Amazon’s Prime cancellation policy is coming under fire from consumer watchdogs over its use of difficult-to-cancel ‘dark pattern’ designs.
Regulators in Norway and the US alleged Amazon employed a series of digital mazes to discourage users from cancelling.
The Norwegian Consumer Council (NCC) claim cancelling a Prime subscription takes six pages of scrolling and several complex choices the user has to choose from.
The NCC’s report also found pages included yellow warning triangles with exclamation points inside an buttons with the text ‘keep my benefits’.
Confusing designs like these are called ‘dark patterns’, intentional product strategies to discourage users from carrying out a certain action.
Claiming the design contravenes EU law, the NCC filed a legal complaint with Norway’s consumer protection authority.
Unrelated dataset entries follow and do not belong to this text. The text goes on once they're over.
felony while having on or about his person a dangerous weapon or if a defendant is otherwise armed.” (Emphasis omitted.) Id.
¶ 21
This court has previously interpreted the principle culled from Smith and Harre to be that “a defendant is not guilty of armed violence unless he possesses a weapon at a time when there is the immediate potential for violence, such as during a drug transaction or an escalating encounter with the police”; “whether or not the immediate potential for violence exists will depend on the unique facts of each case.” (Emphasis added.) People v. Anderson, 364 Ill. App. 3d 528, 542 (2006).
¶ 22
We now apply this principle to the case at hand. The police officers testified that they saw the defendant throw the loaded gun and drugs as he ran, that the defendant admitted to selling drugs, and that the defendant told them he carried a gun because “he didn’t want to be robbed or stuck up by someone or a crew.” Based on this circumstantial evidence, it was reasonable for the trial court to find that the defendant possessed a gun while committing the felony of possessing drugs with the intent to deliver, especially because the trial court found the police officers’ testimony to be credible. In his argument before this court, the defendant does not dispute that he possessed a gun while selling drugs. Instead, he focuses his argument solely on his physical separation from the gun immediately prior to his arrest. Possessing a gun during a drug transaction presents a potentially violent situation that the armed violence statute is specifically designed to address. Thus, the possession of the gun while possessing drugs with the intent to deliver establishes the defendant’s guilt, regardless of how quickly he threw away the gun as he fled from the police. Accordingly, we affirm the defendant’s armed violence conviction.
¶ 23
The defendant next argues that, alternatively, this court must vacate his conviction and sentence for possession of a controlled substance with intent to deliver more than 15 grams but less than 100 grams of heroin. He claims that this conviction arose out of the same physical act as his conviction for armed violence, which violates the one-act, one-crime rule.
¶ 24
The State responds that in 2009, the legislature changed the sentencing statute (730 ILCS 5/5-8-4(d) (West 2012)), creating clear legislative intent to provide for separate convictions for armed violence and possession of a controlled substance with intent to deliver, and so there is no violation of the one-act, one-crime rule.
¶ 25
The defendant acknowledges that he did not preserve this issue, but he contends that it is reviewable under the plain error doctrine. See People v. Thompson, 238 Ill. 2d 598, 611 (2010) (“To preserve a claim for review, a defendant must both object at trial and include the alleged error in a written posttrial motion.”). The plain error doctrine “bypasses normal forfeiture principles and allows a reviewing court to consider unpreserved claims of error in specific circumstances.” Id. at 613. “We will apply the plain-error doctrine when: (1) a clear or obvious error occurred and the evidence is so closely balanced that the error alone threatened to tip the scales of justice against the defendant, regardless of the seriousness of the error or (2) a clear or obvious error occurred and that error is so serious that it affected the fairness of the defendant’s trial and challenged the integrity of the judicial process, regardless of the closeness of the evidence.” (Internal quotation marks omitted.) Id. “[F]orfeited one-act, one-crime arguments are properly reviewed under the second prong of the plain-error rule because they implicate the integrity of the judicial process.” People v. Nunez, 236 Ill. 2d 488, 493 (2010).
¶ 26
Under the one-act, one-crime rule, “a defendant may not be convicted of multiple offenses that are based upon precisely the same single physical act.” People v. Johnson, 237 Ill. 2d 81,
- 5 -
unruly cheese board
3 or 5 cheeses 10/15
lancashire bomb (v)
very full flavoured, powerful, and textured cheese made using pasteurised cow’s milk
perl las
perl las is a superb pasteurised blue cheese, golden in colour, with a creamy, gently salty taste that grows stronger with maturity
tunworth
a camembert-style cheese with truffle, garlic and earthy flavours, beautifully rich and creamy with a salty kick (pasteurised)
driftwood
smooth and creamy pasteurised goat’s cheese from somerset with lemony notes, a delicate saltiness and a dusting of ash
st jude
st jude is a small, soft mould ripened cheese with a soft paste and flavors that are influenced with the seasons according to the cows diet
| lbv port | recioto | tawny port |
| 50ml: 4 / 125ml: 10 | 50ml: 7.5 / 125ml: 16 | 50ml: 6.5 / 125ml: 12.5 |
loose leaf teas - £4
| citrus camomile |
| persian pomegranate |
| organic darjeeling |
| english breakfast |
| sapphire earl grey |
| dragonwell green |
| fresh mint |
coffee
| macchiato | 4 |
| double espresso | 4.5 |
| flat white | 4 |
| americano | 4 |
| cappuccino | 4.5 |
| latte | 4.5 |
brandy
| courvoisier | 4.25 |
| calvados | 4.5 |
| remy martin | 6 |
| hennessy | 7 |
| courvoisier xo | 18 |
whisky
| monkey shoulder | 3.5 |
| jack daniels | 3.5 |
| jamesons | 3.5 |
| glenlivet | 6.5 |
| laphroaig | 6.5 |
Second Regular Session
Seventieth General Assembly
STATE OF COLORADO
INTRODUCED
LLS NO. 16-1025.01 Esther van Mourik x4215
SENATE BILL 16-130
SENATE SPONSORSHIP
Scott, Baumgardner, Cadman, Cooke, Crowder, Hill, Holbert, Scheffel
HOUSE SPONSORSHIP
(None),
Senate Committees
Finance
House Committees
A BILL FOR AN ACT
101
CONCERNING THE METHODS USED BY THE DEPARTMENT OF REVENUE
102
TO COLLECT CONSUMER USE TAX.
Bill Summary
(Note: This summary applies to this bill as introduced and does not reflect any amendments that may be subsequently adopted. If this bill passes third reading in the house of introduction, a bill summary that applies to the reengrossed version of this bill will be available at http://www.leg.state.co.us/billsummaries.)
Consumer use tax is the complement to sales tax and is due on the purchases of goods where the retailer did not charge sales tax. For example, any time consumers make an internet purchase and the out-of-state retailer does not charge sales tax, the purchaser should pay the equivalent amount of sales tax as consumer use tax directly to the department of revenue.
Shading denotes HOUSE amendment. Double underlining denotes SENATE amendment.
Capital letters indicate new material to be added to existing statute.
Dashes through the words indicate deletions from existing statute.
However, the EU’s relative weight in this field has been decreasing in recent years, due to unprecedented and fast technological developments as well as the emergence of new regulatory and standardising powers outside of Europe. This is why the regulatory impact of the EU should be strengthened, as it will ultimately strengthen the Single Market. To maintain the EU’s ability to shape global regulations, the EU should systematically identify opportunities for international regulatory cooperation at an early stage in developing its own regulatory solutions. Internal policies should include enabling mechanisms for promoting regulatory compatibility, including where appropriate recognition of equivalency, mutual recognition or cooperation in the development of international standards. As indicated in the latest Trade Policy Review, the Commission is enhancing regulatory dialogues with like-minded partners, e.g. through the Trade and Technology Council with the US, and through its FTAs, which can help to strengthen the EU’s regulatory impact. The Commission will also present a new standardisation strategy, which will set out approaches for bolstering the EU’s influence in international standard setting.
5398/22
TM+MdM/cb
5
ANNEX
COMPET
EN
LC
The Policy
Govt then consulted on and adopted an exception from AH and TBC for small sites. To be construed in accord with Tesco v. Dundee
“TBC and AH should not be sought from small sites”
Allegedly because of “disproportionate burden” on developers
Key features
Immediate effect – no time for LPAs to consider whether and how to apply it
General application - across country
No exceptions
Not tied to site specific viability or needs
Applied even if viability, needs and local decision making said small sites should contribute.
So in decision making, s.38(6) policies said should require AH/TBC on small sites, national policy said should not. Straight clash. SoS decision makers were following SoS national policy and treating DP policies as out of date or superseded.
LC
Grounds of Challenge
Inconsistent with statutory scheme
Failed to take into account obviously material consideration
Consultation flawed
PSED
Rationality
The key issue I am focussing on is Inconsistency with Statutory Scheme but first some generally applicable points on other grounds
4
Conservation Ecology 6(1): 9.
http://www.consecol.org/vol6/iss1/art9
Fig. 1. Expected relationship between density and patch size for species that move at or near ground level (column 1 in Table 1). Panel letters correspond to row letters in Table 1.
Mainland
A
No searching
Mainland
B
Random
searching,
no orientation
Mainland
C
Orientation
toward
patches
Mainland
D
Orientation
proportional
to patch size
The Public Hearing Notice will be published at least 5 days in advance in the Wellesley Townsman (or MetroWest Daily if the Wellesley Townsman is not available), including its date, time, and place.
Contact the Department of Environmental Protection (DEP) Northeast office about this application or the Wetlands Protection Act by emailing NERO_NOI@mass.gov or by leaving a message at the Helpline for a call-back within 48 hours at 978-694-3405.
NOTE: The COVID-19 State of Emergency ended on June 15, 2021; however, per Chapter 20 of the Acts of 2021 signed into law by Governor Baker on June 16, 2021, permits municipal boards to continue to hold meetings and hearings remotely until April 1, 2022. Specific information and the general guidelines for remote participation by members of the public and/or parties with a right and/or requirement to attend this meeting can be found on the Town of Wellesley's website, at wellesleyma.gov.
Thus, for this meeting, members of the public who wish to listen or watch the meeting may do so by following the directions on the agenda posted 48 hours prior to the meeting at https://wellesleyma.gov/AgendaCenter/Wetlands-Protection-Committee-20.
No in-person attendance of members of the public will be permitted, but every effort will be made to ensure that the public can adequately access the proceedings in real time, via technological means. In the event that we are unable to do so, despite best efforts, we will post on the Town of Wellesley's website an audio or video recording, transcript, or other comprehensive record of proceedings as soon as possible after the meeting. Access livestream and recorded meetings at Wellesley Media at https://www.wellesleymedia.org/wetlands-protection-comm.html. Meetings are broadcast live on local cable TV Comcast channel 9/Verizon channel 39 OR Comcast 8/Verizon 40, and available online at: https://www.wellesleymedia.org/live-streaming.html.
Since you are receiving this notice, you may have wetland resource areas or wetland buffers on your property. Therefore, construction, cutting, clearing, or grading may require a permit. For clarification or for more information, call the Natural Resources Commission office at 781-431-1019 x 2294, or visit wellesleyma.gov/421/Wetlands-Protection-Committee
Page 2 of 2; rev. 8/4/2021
The report includes 1,000 interviews with Norwegian consumers – one in four recalled having trouble unsubscribing from the service.
A spokesperson for Amazon said the company rejects the ‘claim that our cancellation process creates uncertainty’.
‘Amazon makes it clear and easy for Prime members to cancel their subscription at any time, whether through a few clicks online, a quick phone call or by turning off auto renew in their membership options,’ the spokesperson added.
The NCC’s director of digital policy, Finn Lutzow-Holm Myrstad, said ‘it should be as easy to end a subscription as it was to subscribe in the first place.’
‘Amazon should facilitate a good user experience instead of hindering customers and tricking them into continuing paid service they do not need or want.’
Meanwhile, the US consumer watchdog Public Citizen has made a complaint to the Federal Trade Commission (FCC) about the same practices, and watchdogs in France, Denmark, Germany, Greece and Switzerland are eyeing similar legal challenges.
Amazon Prime is used by more than 150 million users worldwide, for free and faster shipping of Amazon products in addition to Prime Video.
The service costs £79 pounds a year (£7.99 a month) and is easy to opt into – but, critics claim, much more difficult to opt out of.
The UK’s Advertising Standards Authority (ASA) has previously ruled that Amazon’s page layouts are misleading and could lead to people signing up for Prime by accident.